In the past three months, two physicians balked at signing a federal licence enabling Krieger to bring his dope into jail, fearing the wrath of the “justice” system even though their signatures would merely rubber-stamp what’s already perfectly legal.
And no one from the province has stepped up but hey, this is Alberta where drug dealers and addicts get their just desserts.
That even includes a frail citizen who can lawfully possess marijuana and one where a judge in 2000 ruled could provide the substance to other medical users.
Yet Krieger is still busted for sending weed to a Manitoban seeking pain relief from cancer, a man who has since died.
He’s sent to prison for trying to make one ravaged soul’s last months on Earth a little less wretched.
When he was last sent to jail under similar circumstances in 2001, Krieger was freed after his condition worsened to such a state, even our righteous corrections mandarins and drug warriors were embarrassed.
“He walked into the prison and in four or five days he was in a wheelchair,” said fellow activist Keith Fagin.
“They had to clean him after he’d do his private business … he’ll be in a wheelchair again.”
Sure enough on Wednesday, Krieger’s followers reported he’d deteriorated to the point of being taken to the Remand Centre’s hospital.
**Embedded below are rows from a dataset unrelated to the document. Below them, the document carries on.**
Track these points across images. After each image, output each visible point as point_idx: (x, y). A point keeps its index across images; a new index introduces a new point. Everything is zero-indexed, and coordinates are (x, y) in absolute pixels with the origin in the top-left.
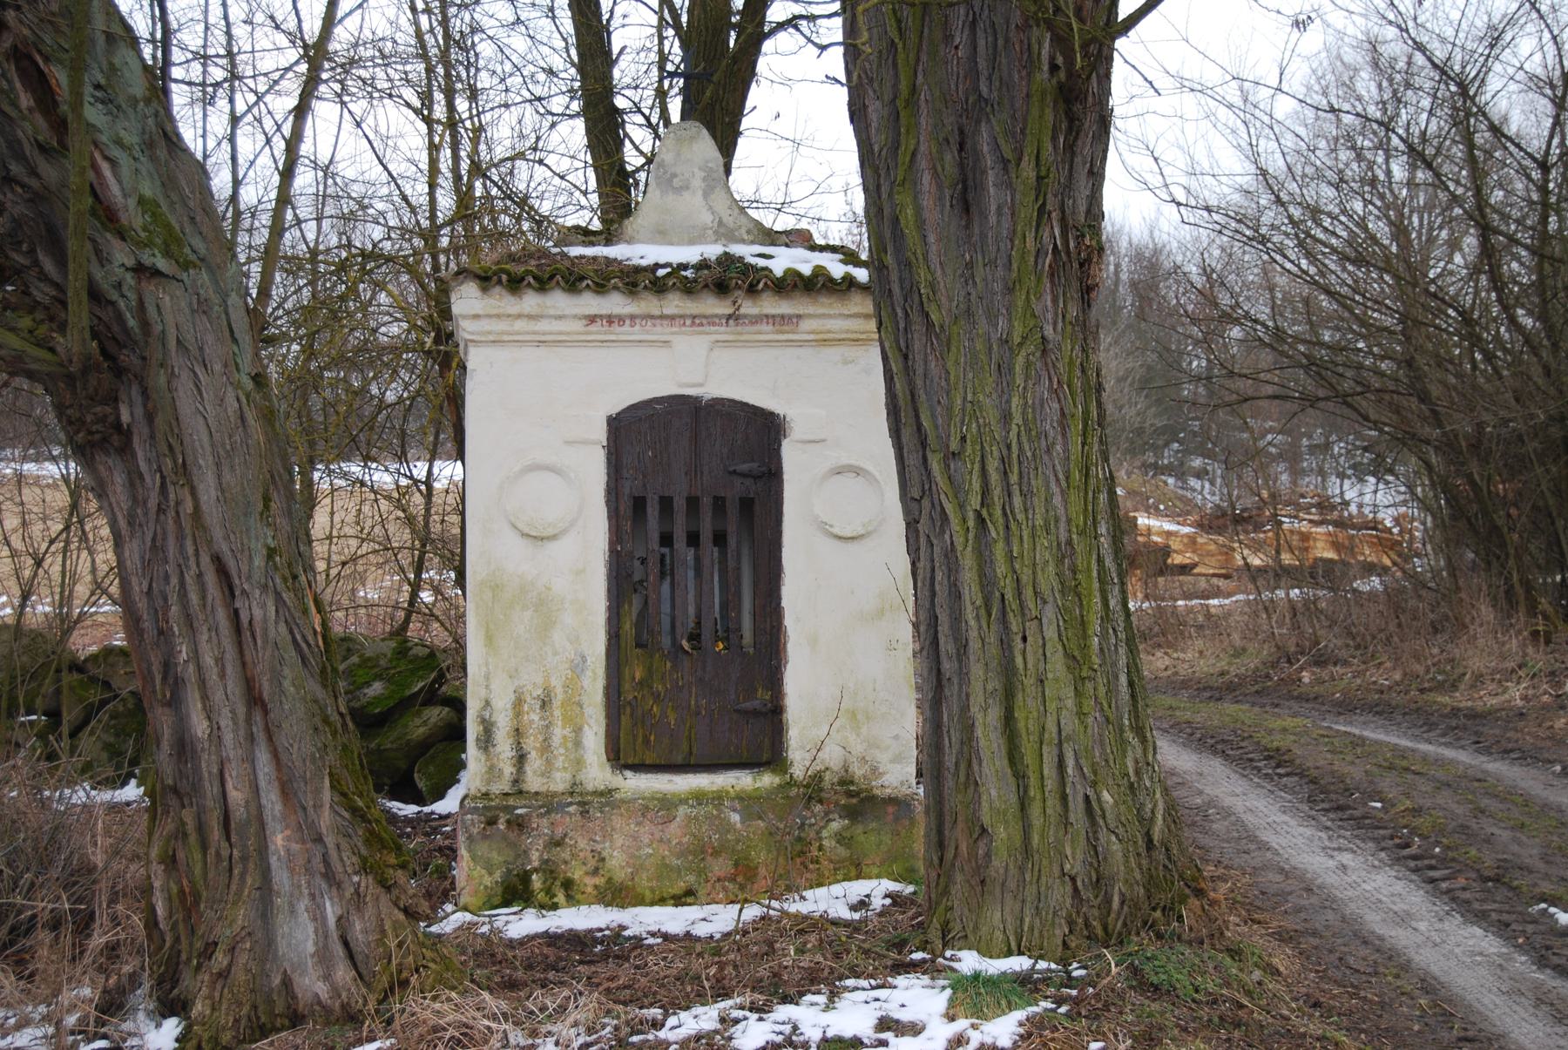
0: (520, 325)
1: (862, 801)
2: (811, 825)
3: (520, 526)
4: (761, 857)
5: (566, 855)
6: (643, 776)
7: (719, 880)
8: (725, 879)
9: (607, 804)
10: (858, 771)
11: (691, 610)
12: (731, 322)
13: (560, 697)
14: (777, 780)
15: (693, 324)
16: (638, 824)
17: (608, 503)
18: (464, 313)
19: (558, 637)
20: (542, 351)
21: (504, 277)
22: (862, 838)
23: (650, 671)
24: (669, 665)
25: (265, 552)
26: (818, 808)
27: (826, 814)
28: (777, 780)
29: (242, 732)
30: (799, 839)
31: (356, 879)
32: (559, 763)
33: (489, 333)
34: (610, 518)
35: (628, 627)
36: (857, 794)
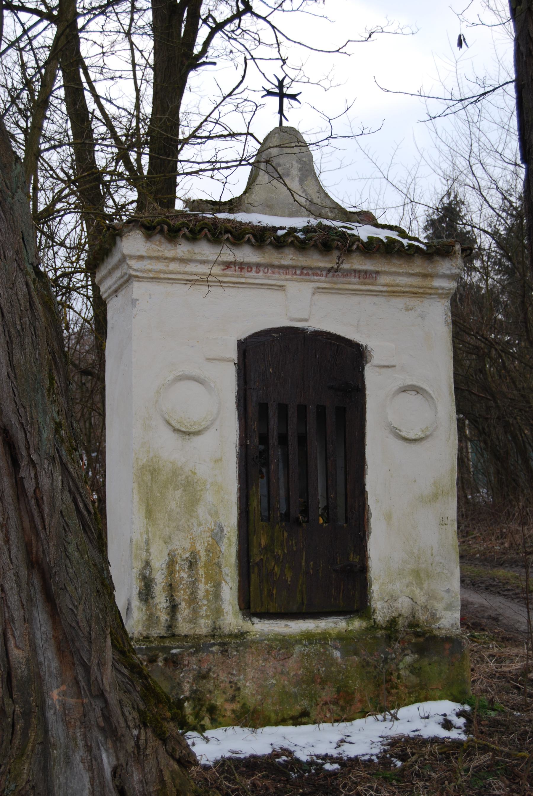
0: (173, 266)
3: (174, 423)
4: (356, 684)
5: (210, 686)
6: (266, 622)
7: (326, 703)
9: (242, 644)
10: (422, 617)
12: (331, 274)
13: (203, 559)
14: (364, 624)
15: (302, 274)
16: (265, 660)
17: (238, 407)
19: (201, 511)
21: (166, 227)
22: (428, 668)
24: (286, 534)
25: (53, 426)
26: (397, 646)
27: (403, 650)
28: (364, 624)
29: (24, 594)
31: (135, 732)
32: (203, 612)
33: (150, 271)
34: (240, 419)
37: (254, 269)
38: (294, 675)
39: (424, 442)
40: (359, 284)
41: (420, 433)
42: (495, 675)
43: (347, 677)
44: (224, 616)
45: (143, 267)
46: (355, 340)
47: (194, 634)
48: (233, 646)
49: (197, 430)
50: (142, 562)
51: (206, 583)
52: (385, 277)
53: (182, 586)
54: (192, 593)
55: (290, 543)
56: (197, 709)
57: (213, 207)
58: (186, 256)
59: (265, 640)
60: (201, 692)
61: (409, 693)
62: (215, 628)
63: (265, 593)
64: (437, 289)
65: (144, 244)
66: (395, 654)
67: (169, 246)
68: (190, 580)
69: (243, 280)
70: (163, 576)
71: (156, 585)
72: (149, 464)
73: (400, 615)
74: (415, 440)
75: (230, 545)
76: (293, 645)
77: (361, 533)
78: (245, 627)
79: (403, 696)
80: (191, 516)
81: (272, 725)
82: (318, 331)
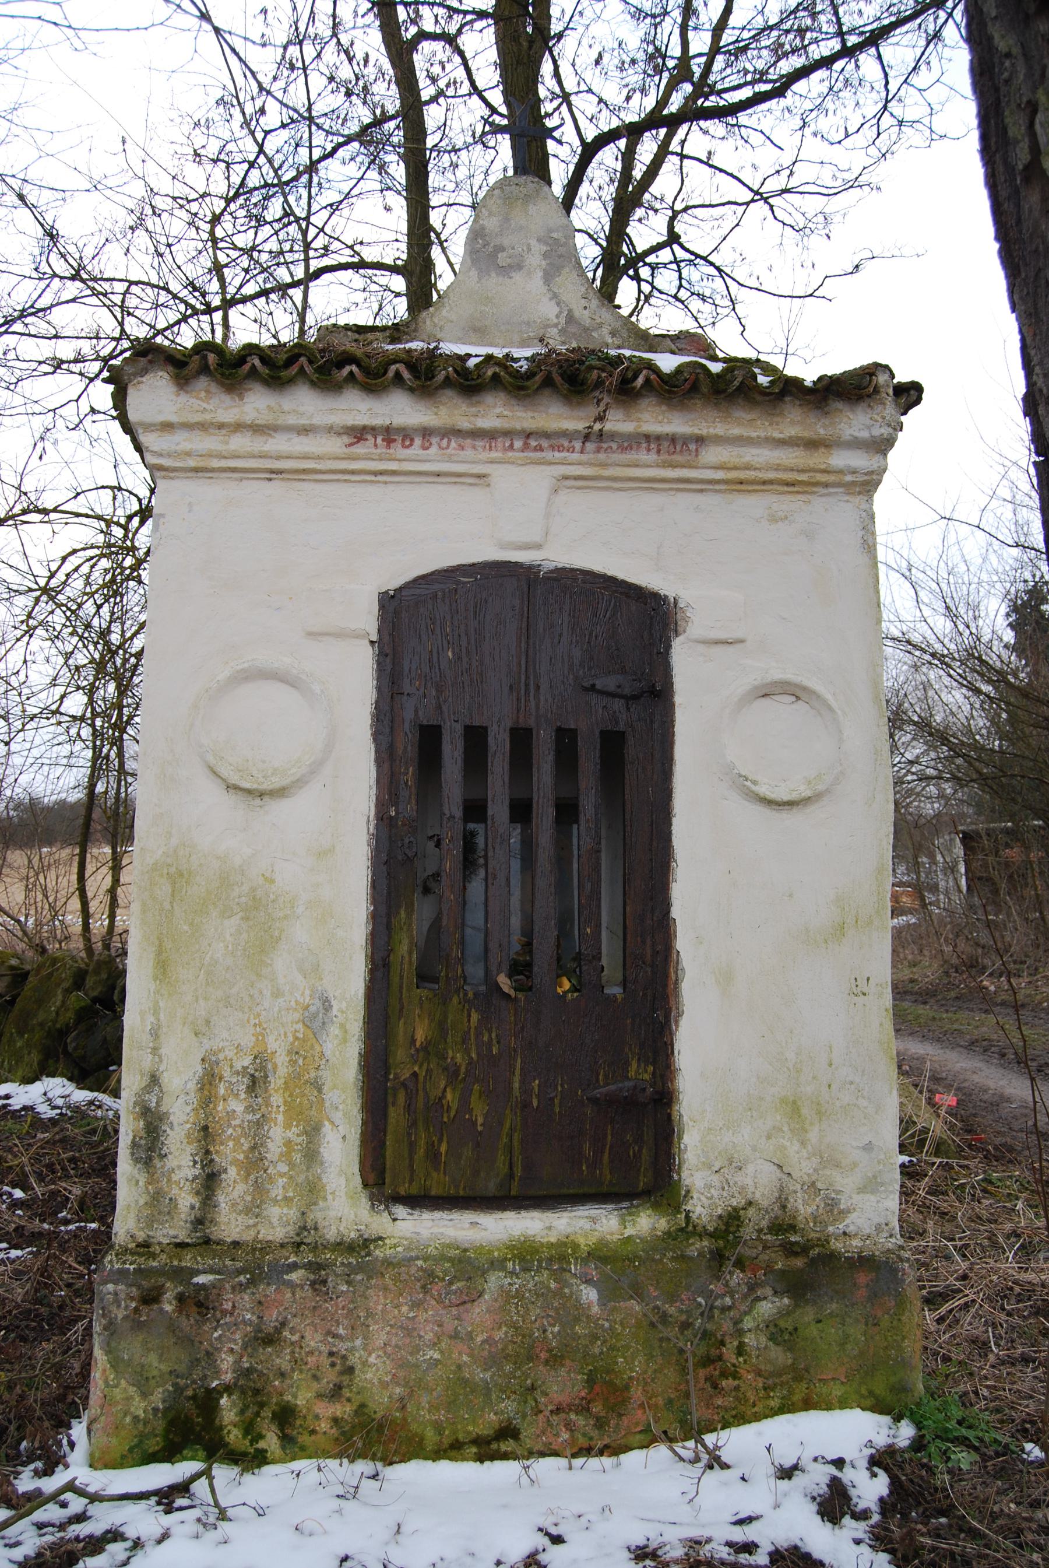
0: (240, 442)
1: (813, 1262)
2: (724, 1309)
3: (224, 772)
4: (633, 1366)
5: (283, 1362)
7: (558, 1410)
8: (570, 1407)
9: (360, 1268)
10: (804, 1208)
11: (516, 922)
12: (589, 446)
13: (283, 1071)
14: (663, 1224)
15: (526, 447)
17: (376, 736)
18: (148, 419)
19: (282, 965)
20: (277, 488)
22: (814, 1330)
23: (442, 1028)
24: (475, 1017)
26: (737, 1278)
27: (752, 1288)
28: (663, 1224)
30: (705, 1335)
32: (277, 1190)
33: (189, 454)
34: (379, 762)
35: (403, 948)
36: (803, 1250)
37: (418, 441)
38: (483, 1342)
39: (810, 809)
40: (658, 466)
41: (802, 788)
42: (1011, 1289)
43: (612, 1348)
44: (325, 1199)
45: (173, 447)
46: (650, 586)
47: (255, 1240)
48: (339, 1271)
49: (277, 786)
50: (142, 1075)
51: (288, 1126)
52: (719, 449)
53: (230, 1131)
54: (254, 1148)
55: (486, 1039)
56: (249, 1413)
57: (357, 336)
58: (265, 418)
59: (417, 1258)
60: (261, 1374)
61: (765, 1389)
62: (304, 1228)
63: (421, 1152)
64: (840, 472)
65: (174, 397)
66: (732, 1297)
67: (227, 399)
68: (250, 1117)
69: (393, 466)
70: (189, 1109)
71: (172, 1129)
72: (169, 861)
73: (750, 1203)
74: (790, 804)
75: (345, 1041)
76: (484, 1273)
77: (659, 1015)
78: (374, 1226)
79: (751, 1396)
80: (259, 975)
81: (426, 1458)
82: (564, 569)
It may not be waterboarding or the rack, but denying someone with a chronic illness their medicine is a form of torture.
We’ll even torture people to send a message and maintain the taboo on a drug authorities are finding ever more difficult to sustain.
Are we so mesmerized, so mindlessly beholden to the stigma slapped on any substance our courts deem illegal that we’ll allow something as depraved as this?
Most Canadians have concluded the law on this issue is a reeking, festering buttocks, but the politicians and courts trail so far behind they can’t detect the odour.
People are being forced to wallow in their misery for the sake of a nebulous, counterproductive law that just as preposterously tells adults they haven’t the liberty to recreationally put what they want into their bodies.
One conclusion is that the war on drugs is proceeding so abysmally, the authorities will pluck the lowest hanging fruit they can. Just how low can they go?
Fagin says Krieger needn’t smoke dope in his cell and could easily be supplied butter oil infused with THC. But if doctors are too fearful to uphold the law and provincial authorities can’t be bothered to intervene, it’s moot.
The only hope is inmates not impeded by legalities will share their contraband with Krieger. But he’d risk being busted for alleviating his medical symptoms.
In the meantime, Fagin says Krieger’s group will continue to supply the sickest of the sick who are still being failed by a federal medicinal marijuana system.
“Some of the people Grant’s helped have told him ‘I can actually go to work now’ — there’s so many of them,” said Fagin. They’d better be careful — our tax-funded protectors are watching.